Para el almuerzo nos arriesgamos a entrar en la zona amurallada y llegamos hasta la Place Royale, la zona más tranquila dentro de la marabunta de la ciudad vieja. Comemos estupendamente en La Pizz Saint-Pierre y aprovechamos para descansar después de tanto empacho cultural. El barrio es realmente bucólico, pero todos los edificios se han reconvertido en restaurantes y tiendas para el deleite de compradores compulsivos.

Así que decidimos, otra vez, salir del recinto amurallado y perdernos por el barrio Cité-Limoilou, donde encontramos otro ambiente sin rastro de turistas. Al contrario, charlamos con los vecinos que están sentados en sus balcones tomando el aire una tarde de verano mientras pedimos permiso para fotografiar sus casas con espectaculares escaleras exteriores en forma de espiral. Dicen que es para aprovechar el espacio interior. Aunque quizás los más sorprendidos son los propios vecinos, poco acostumbrados a ver una pareja de mallorquines alucinando con sus casas.

Este barrio, inspirado en las calles de Nueva York, merece la pena también por los helados de Maître Glacier, cuya dueña (hablando un perfecto español) nos explica que hacen más de 40 variedades, incluido el helado de sangría y de piña colada. Recomiendo un paseo por la 3ª Avenida llena de bares, restaurantes y tiendas alternativas, así como la 2ª Avenida para admirar no sólo las casas sino hasta una iglesia reconvertida en un espacio circense. Salir por la 1ª Avenida donde se encuentra la carretera original de 1665 y recorrer la orilla de Rivière Saint-Charles a pie o en bicicleta.

Tras una larga caminata por la ciudad des del barrio Limoilou, una buena opción es pegarse una ducha y cenar cerca de nuestro alojamiento en la Rue Saint Jean, llena de bares y restaurantes. Una vez más acertamos con la elección: Hobbit Bistro, un restaurante francés de cocina de mercado con una carta de vinos tan interesante que hasta incluye un vino canario. La típica sopa de cebolla espectacular, así como los platos principales y el postre. Lo mejor, sentarse en la estrecha terraza sobre el suelo de madera en la calle, algo que he visto en las películas y siempre me ha fascinado, viendo la gente pasar mientras compartes y degustas una cena con tu pareja.

Para terminar la noche, Grande Allée en estas fechas está cerrada al tráfico, así que se convierte en una perfecta zona para tomarse una copa, aunque esté a todas horas atiborrada de sedientos festivaleros.

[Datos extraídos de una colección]
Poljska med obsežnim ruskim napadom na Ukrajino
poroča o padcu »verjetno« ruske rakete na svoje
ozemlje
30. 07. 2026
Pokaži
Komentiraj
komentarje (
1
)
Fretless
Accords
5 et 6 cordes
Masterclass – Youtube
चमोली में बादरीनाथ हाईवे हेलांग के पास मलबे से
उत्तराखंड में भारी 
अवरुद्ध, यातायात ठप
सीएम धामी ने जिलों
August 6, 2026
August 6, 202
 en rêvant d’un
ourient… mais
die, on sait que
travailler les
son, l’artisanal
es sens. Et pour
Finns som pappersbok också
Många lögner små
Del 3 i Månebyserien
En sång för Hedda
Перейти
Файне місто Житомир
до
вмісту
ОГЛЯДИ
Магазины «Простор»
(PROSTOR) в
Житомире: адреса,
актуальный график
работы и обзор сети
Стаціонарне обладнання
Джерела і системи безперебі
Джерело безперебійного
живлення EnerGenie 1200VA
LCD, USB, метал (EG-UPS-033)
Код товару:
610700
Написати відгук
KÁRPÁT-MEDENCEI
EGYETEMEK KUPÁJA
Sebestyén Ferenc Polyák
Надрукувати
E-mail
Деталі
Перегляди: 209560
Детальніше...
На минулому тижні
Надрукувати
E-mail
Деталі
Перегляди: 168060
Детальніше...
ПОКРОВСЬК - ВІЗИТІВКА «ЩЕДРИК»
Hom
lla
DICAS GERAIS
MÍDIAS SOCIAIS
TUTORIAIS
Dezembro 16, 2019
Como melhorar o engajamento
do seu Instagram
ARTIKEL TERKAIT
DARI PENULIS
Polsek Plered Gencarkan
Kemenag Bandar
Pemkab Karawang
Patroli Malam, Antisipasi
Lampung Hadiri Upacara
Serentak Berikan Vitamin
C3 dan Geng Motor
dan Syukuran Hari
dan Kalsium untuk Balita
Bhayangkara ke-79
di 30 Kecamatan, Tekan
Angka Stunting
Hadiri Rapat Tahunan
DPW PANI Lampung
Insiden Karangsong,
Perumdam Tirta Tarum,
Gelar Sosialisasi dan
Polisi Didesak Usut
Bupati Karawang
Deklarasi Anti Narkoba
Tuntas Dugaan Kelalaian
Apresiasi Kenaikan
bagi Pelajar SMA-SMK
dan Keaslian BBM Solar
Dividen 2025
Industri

Su tarea => Reescriba en forma de lista el párrafo del fragmento de lectura que comienza con «Este barrio, inspirado en las calles de Nueva York» y conserve sus datos principales. Base su respuesta exclusivamente en el fragmento de lectura.

Respuesta esperada =>
- El barrio Cité-Limoilou, inspirado en las calles de Nueva York, merece la pena por los helados de Maître Glacier.
- La dueña de Maître Glacier habla un perfecto español y explica que hacen más de 40 variedades, entre ellas helado de sangría y de piña colada.
- Se recomienda pasear por la 3ª Avenida, llena de bares, restaurantes y tiendas alternativas.
- En la 2ª Avenida se pueden admirar las casas y una iglesia reconvertida en un espacio circense.
- Se aconseja salir por la 1ª Avenida, donde se encuentra la carretera original de 1665.
- Se sugiere recorrer la orilla del Rivière Saint-Charles a pie o en bicicleta.